• [SUPPLIED ENTRIES]:
= Beginning of Section =
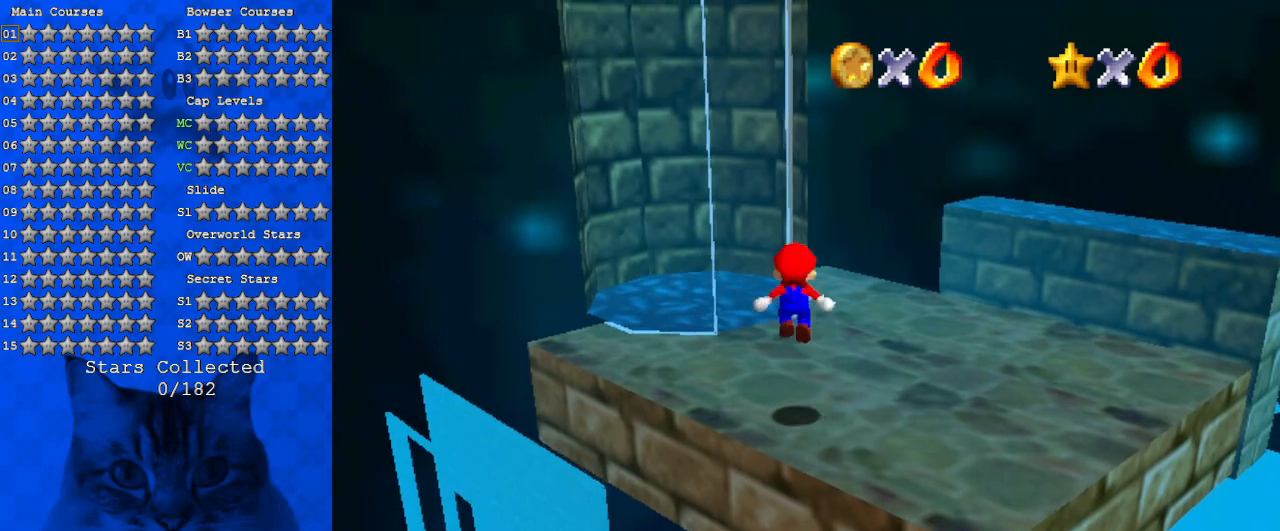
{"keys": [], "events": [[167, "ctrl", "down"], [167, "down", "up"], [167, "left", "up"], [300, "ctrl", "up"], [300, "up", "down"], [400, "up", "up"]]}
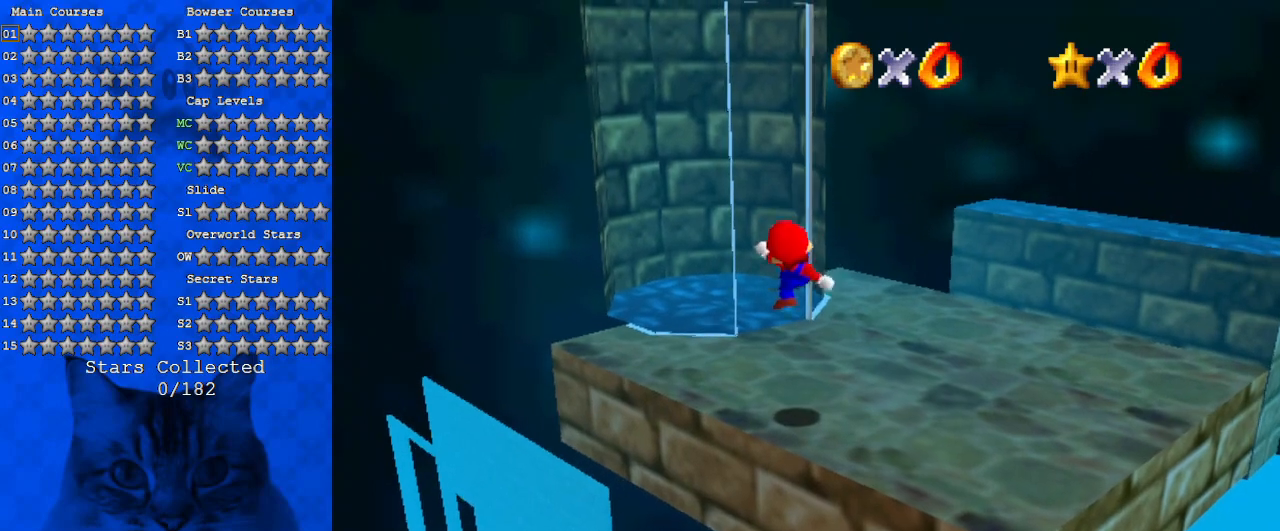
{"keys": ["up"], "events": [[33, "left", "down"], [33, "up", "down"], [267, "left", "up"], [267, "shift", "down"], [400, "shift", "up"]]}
= End of Section =
= Beginning of Section =
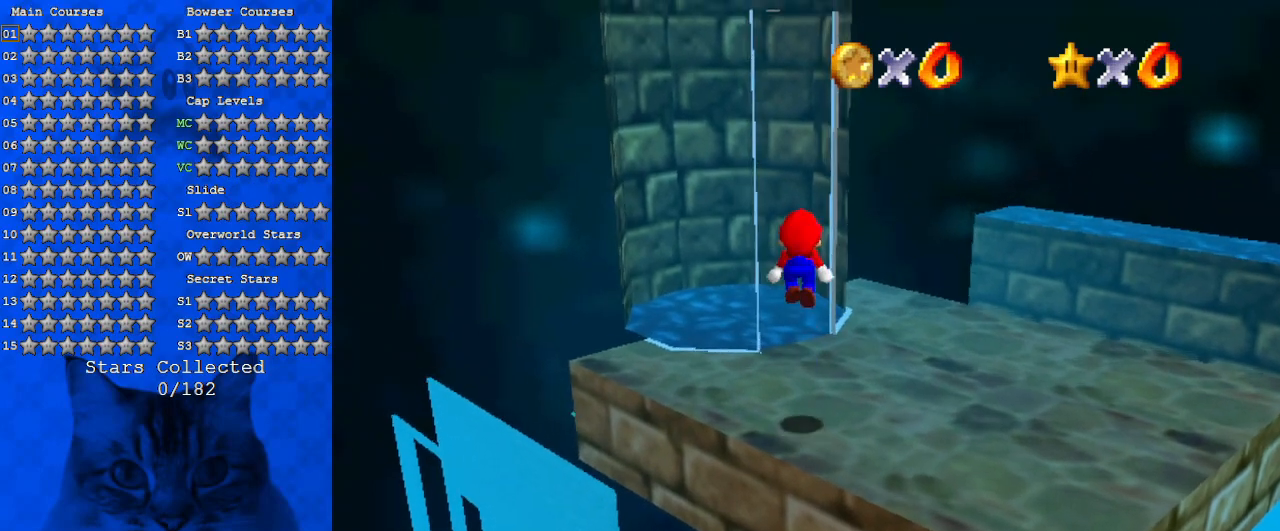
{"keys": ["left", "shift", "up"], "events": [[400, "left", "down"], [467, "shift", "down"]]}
= End of Section =
• [TASK GOAL]: Using the listing above, pick out each line that contains the word "shift", then copy it.

• [EXERCISE OUTPUT]:
{"keys": ["up"], "events": [[33, "left", "down"], [33, "up", "down"], [267, "left", "up"], [267, "shift", "down"], [400, "shift", "up"]]}
{"keys": ["left", "shift", "up"], "events": [[400, "left", "down"], [467, "shift", "down"]]}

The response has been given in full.